Data extracts -
________________
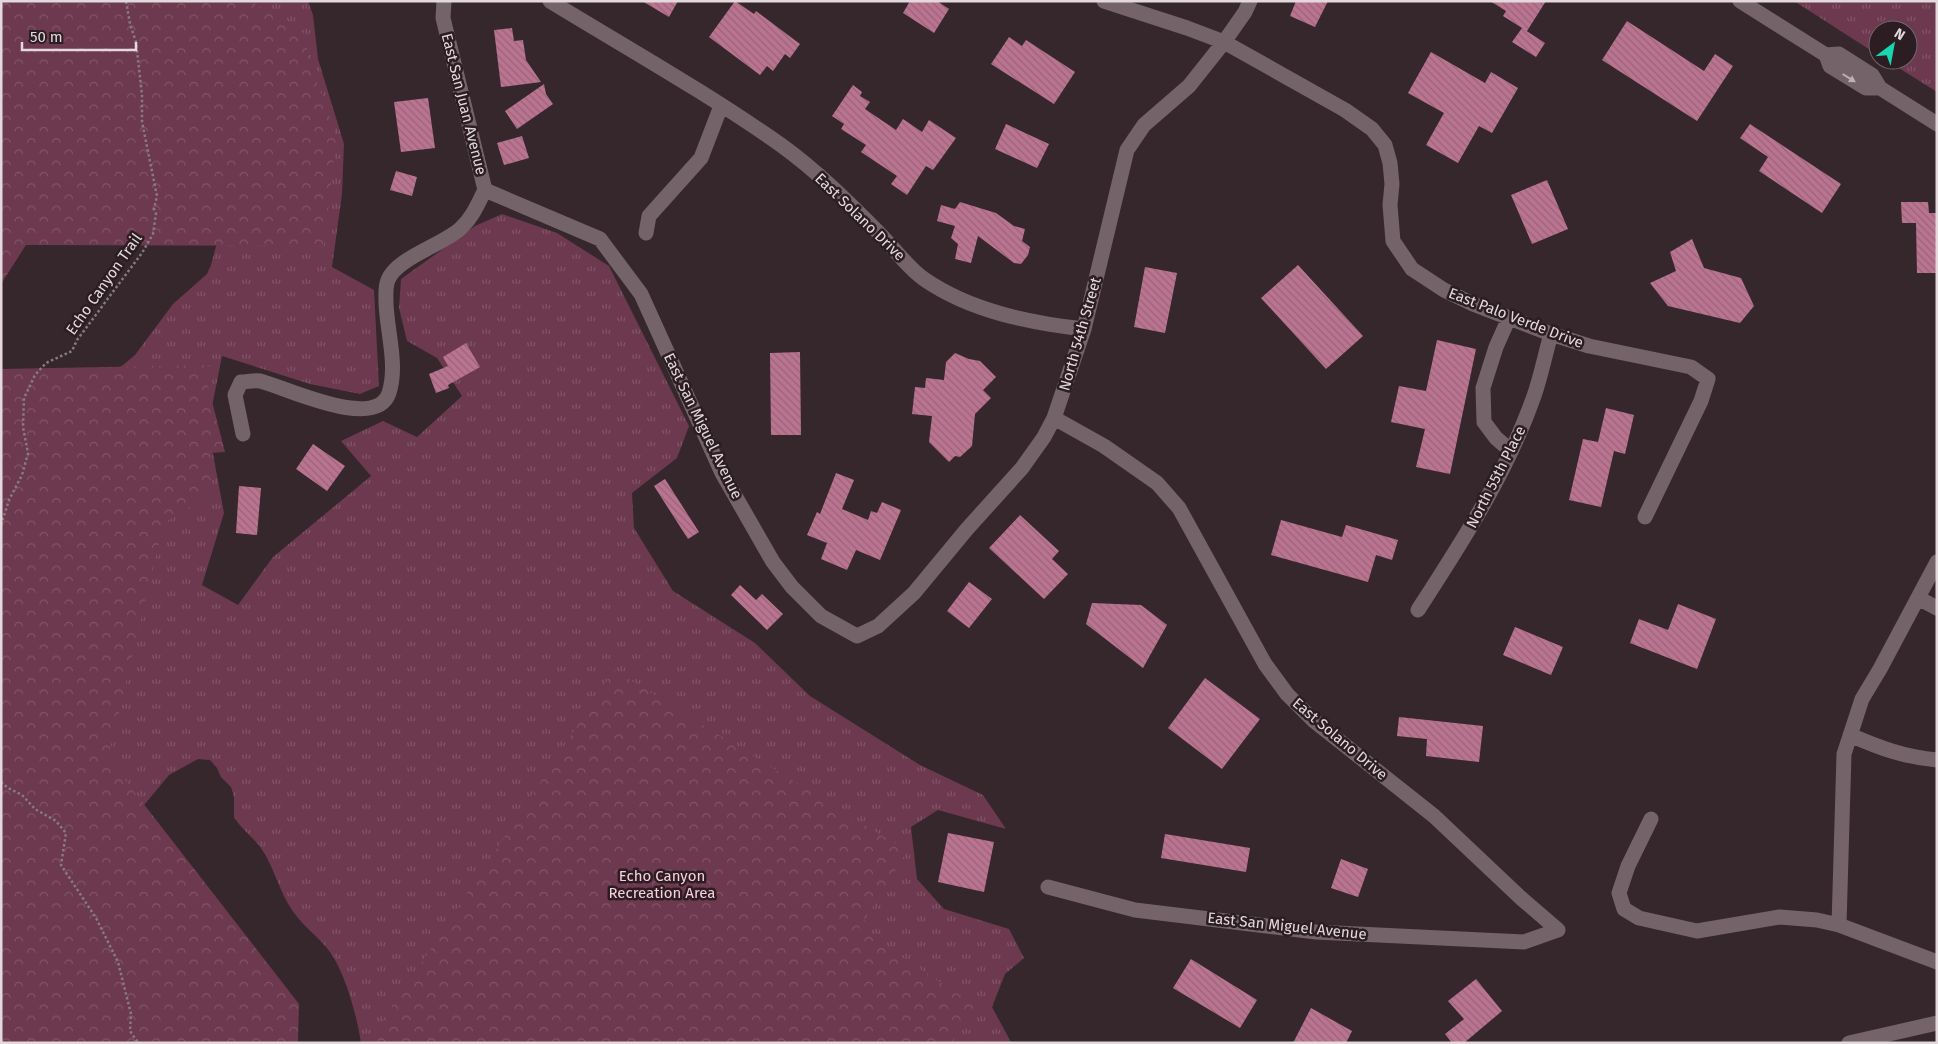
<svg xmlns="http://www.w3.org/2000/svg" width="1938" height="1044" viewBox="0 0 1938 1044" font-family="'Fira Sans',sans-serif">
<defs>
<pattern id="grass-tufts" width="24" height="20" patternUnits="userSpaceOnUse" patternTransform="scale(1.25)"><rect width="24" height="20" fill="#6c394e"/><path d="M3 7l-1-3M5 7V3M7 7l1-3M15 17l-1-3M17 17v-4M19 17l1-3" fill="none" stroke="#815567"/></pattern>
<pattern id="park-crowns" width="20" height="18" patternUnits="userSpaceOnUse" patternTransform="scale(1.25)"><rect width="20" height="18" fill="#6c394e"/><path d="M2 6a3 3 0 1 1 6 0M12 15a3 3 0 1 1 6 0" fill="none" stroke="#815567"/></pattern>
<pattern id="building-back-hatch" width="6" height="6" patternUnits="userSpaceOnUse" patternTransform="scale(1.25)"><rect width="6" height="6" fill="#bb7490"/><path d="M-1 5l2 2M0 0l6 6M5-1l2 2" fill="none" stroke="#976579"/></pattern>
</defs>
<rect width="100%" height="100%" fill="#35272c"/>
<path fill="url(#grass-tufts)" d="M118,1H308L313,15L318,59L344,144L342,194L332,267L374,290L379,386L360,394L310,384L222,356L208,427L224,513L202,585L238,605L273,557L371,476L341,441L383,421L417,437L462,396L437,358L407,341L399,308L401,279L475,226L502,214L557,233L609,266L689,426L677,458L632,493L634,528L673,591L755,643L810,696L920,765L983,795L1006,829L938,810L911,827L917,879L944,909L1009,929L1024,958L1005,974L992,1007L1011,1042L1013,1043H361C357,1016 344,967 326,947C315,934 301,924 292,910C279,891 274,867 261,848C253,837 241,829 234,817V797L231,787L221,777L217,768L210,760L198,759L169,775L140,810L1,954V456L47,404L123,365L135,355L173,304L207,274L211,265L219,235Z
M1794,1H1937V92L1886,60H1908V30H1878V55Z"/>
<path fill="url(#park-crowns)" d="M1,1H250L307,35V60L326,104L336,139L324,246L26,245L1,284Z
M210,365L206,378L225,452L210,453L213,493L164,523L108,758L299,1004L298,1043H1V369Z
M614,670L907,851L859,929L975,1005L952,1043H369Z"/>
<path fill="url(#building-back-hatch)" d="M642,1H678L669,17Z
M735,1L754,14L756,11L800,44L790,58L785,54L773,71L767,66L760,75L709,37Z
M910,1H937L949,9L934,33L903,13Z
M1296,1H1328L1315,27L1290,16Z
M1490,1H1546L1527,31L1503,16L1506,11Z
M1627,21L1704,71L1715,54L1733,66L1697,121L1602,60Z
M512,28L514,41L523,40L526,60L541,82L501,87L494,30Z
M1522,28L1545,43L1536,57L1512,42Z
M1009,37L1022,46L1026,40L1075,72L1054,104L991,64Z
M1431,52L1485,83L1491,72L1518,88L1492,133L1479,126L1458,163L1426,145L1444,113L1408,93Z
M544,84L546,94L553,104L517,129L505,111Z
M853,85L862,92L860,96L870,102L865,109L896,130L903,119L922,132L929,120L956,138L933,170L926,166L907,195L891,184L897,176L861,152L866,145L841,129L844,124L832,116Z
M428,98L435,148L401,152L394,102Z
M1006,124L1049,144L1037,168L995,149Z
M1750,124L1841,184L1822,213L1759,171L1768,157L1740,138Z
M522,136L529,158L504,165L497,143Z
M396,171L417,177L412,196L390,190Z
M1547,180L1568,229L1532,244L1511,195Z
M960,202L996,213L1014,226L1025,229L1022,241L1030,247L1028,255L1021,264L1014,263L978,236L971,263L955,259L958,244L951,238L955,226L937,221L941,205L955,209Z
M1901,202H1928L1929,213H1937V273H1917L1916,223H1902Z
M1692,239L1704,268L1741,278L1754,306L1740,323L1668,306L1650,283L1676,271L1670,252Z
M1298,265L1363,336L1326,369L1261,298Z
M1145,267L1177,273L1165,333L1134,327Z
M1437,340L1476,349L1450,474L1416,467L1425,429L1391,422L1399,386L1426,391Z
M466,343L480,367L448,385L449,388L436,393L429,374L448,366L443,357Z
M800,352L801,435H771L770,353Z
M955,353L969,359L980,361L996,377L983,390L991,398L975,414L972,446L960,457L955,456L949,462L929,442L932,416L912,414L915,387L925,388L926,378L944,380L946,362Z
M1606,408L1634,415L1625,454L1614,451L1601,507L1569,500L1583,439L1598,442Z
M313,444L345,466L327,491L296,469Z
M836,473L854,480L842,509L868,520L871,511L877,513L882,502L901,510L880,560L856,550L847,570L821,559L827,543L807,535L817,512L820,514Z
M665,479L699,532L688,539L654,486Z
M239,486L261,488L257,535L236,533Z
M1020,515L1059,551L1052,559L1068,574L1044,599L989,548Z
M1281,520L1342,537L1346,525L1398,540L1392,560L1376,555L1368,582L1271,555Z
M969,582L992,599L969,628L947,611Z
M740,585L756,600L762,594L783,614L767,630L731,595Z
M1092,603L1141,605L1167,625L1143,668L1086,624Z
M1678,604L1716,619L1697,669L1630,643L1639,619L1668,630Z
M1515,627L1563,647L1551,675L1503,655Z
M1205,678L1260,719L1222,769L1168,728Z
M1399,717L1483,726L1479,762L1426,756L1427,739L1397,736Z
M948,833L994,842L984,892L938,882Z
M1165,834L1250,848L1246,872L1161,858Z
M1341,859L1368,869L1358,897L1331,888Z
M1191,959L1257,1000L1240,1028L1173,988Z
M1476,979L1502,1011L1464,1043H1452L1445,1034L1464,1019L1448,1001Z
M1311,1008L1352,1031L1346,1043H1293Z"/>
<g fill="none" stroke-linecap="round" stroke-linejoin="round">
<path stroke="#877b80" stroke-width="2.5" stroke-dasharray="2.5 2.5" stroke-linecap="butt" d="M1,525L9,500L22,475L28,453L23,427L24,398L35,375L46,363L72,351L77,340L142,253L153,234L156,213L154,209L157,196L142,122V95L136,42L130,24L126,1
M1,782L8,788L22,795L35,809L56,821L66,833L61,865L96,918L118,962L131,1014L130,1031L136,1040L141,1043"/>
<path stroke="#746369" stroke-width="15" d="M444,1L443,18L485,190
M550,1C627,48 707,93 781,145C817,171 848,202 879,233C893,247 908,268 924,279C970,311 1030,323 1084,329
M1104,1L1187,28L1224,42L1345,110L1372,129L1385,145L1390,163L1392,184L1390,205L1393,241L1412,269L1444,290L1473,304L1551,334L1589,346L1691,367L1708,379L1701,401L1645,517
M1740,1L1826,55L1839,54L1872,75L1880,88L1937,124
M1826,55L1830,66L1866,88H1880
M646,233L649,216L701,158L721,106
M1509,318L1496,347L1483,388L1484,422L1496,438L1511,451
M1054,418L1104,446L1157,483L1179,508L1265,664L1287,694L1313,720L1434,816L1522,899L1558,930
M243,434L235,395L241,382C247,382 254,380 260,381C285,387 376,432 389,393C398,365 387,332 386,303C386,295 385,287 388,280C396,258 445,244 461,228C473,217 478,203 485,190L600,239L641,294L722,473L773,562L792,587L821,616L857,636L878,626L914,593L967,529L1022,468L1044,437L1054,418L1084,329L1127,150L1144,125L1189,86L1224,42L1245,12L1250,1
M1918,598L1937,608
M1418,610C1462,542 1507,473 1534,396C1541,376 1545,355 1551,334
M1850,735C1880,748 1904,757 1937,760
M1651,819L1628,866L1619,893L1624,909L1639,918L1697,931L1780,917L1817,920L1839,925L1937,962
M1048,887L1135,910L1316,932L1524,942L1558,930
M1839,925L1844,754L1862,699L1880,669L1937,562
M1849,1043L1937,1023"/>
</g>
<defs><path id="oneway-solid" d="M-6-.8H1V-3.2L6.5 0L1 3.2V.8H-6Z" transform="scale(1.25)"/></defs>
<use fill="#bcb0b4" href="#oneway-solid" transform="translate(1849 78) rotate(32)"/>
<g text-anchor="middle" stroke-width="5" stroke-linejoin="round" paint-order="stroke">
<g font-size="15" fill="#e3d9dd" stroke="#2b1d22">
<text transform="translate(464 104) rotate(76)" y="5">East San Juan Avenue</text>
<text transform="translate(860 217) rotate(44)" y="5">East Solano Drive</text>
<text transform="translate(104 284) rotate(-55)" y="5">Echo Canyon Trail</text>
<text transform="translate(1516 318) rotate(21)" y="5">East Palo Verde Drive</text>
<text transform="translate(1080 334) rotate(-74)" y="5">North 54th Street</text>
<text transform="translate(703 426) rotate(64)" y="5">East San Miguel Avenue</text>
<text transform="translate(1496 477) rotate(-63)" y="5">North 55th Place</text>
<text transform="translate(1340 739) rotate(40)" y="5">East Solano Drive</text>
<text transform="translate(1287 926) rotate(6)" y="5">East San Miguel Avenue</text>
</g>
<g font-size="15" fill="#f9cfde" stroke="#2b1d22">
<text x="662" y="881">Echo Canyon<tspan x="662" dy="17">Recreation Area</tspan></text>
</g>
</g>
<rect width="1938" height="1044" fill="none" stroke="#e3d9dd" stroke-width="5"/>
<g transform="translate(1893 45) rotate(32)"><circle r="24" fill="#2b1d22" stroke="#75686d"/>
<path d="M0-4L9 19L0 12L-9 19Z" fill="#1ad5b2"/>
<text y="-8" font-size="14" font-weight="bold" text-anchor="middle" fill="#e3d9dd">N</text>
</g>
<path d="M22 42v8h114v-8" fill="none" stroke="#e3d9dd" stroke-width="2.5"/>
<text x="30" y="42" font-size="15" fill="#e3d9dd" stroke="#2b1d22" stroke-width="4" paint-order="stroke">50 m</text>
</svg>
________________
Task - Take every line above that includes "paint" and list it.

Result -
<g text-anchor="middle" stroke-width="5" stroke-linejoin="round" paint-order="stroke">
<text x="30" y="42" font-size="15" fill="#e3d9dd" stroke="#2b1d22" stroke-width="4" paint-order="stroke">50 m</text>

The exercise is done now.